ただこれを見ても、「インボイス制度ってどういうもの?」「なんでインボイス制度があるとクールジャパンが危ないの?」と思われる方もいらっしゃるのではないかと思います。

漫画・アニメの業界で働いている人ならともかく、個人の楽しみとして漫画・アニメを享受している側だとなかなかこのへんは伝わりづらいかもしれませんね。

なので今回は「なぜインボイス制度と日本が世界に誇れるクールジャパンの一端、“アニメや漫画”が関わってくるか」ということを見ていきたいと思います。


まず「インボイス制度」

そもそも「インボイス制度ってなんぞや?」というところです。言葉だけ聞いてもなんだかよく分かりませんよね。

「インボイス(invoice)」という英語は「送り状」という意味らしく、明細書や請求書などを示すものらしいです。……と、言われてもこれじゃどういう制度なのか想像がつきませんね。
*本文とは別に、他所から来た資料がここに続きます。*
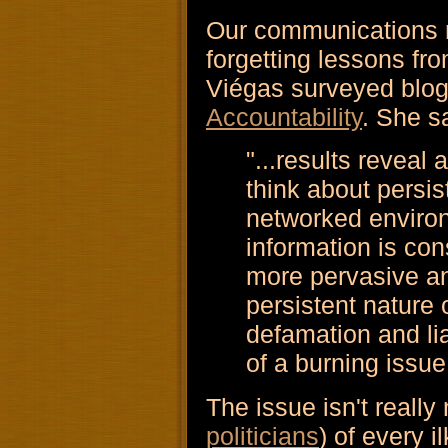
Our communications m
forgetting lessons f
Viégas surveyed blog
Accountability
. She s
"...results reveal
think about persis
networked enviro
information is co
more pervasive an
persistent nature o
defamation and li
of a burning issue
The issue isn't really
politicians
) of every i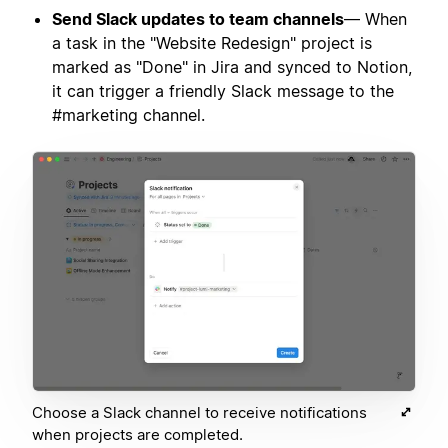
Send Slack updates to team channels
— When
a task in the "Website Redesign" project is
marked as "Done" in Jira and synced to Notion,
it can trigger a friendly Slack message to the
#marketing channel.
Choose a Slack channel to receive notifications
when projects are completed.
「インボイス制度」というのは分かりやすく言うと、「個人事業主やフリーランスでこれまで消費税納税が免除されていた人が消費税を支払わないといけなくなった制度」というものです。本当はもっと細かいです。ですが、とりあえず今は「フリーランスの方がこれまでより多く税金を納めないといけなくなった」みたいなニュアンスで思っておいてもらえればいいです。

「消費税を納めるのは誰でも当たり前じゃないの?」と思われるかもしれませんが、収入が1,000万円未満の個人事業主はこれまでこのへんが免除されてきていました。取引先から事業主へは消費税も込みで支払われるのですが、その消費税分もそのまま収入になっていたのです。
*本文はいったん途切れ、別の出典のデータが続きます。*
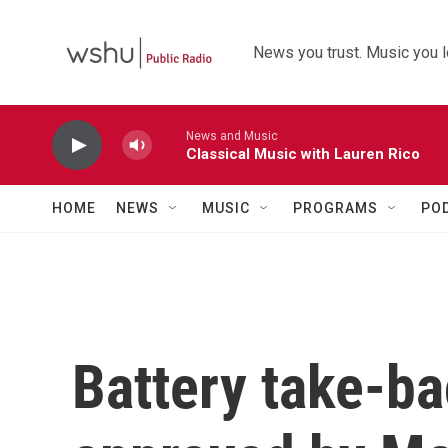
Skip to main content
News you trust. Music you l
News and Music
Classical Music with Lauren Rico
HOME
NEWS
MUSIC
PROGRAMS
PO
Battery take-b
これ、なんで免除されていたかと言うと、細かい消費税の計算だとかに時間を費やしたりするのは個人単位だと大変でしょうということで、「小さい事業者にも頑張ってもらいたい」という国からの一種の支援だったわけです。

これがインボイス制度が始まると、「税金の支払いも多くなる」「消費税の計算もしなければいけなくなる」ということで、ただ収入が減って仕事の時間が多くなる、みたいな感じになるのです。

実際のところはもっといろいろあるのですが、今回「インボイス制度」についてはこのくらいにとどめます。気になった方は「インボイス制度」を調べてみてください。


漫画・アニメ業界の現状

さて、クールジャパンの中核を担っていると言っても過言ではない漫画・アニメですが、その業界で働いている人というのは実は個人事業主が多いです。

アニメーターの方はフリーランスが多く、いろんなスタジオのいろんな作品を掛け持っている方はたくさんいます。

漫画家、そしてそのアシスタントなども個人事業主にあたります。出版社と“契約”はしているものの社員というのとは違うので、毎月決まった給料が支払われるわけではありません。原稿料、コミックスが売れた分の印税などが支払われます。アシスタントへの給料もそういった漫画家さんの収入から払われます。

ただ、漫画家さんによっては会社という形態にしてしまっている方もいるので、そこに勤めるアシスタントさんであれば「社員」という形になるかもしれませんね。ですがアシスタントさんもいろんな作家さんを掛けもちでやっている方もいるので、そういう人たちはやっぱり「フリー」ということになるでしょう。


それと、声優さん。上記のニュースにあった岡本麻弥さんもそうですね。「声優って事務所に所属していたりするんじゃないの?」と思う方もいらっしゃるでしょうね。

確かに多くの人は事務所に所属しています。ですが、それは「社員」というのとは違うのです。事務員とかマネージャーとかは社員かもしれませんが、声優さんたち本人は個人事業主ですね。毎月毎月決まった時間働いて安定した収入が得られるわけではありません。

仕事のない時間にはアルバイトなども入れていたりします。


まぁこういったことから漫画やアニメに関わる仕事をしている人たちは「インボイス制度」の影響を受けるわけです。


今回上記のような訴えが起きたのは、若い人たちが業界からいなくなる、業界へ入ってこなくなる、ことを懸念してのことでした。

若い時分にはこれらの業界では本当に稼げません(実際は年齢関係ないですが)。そこへきてさらに収入が少なくなるとなれば、これらの働き方を断念する人は多くなるでしょう。

どんなに夢を持っていても、生きていけなければ続けられませんから。


インボイス制度は10月から始まります。ことは漫画・アニメ業界だけの話ではありません。

負担が増すのは事業主など。“税収入”という形で収入が増すのは国のみ。「国のお金が増えれば国民へ返ってくるものもあるんじゃ……」という考え方もありますが、なんかちょっと……どうなんですかね。